Good news on the competent Dad front -- I can still help Ed with his math homework. I don't say I am smarter than a tenth grader, but I am at least able to keep up. Last night was all about polynomials and solving for x -- more or less familiar territory. I revelled in my usefulness. It won't be long before Ed passes into the strange country of logarithms and cosecants -- places which, on my map, are left blank except for the Here be dragons warning.
Considering how well informed he is on so many fronts, Ed and his class are astonishingly -- I use the modifier judiciously -- ignorant of history. He recounted the results of a general knowledge quiz yesterday, and I didn't know whether to laugh or weep. (Actually, I did know -- I laughed. Hard.) The questions all had to do with the year 1900. Ed's teacher was trying to get a sense of what the kids knew about that time in history, and the answer is, well, nothing. According to them, the top three jobs in 1900 were: blacksmith, gladiator, and charioteer. I am not making it up. Gladiator? I said to Ed. Gladiator?
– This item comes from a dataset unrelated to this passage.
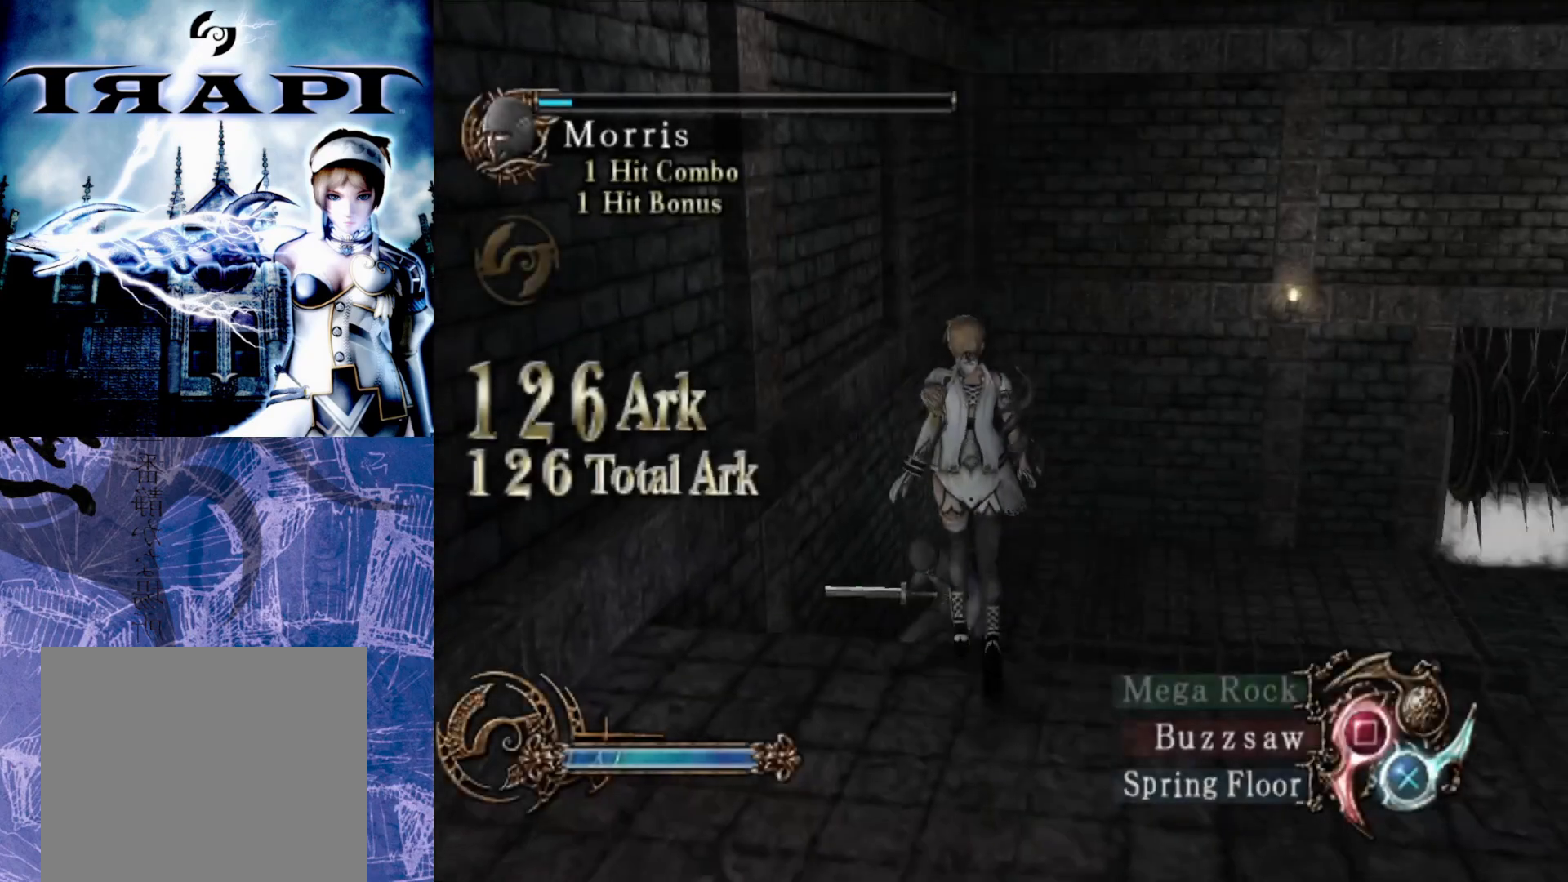
{"buttons": [], "left_stick": "up", "right_stick": "center", "events": []}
Yeah, we were off by like four hundred years or so, huh, he replied.
Or so, I said.
Well, I just figured it was all a long time ago. Like the crusades and stuff. Why are you laughing again, Dad?
Reminds you of those views of America from the New Yorker perspective, where the five boroughs take up half the map, then there is blankness between New Jersey and the Mississippi River, and then nothing much until the Hollywood sign.
Perspective is all. Ask a kindergartener how old someone is. Oh, she's real old, they'll say. Like eleven.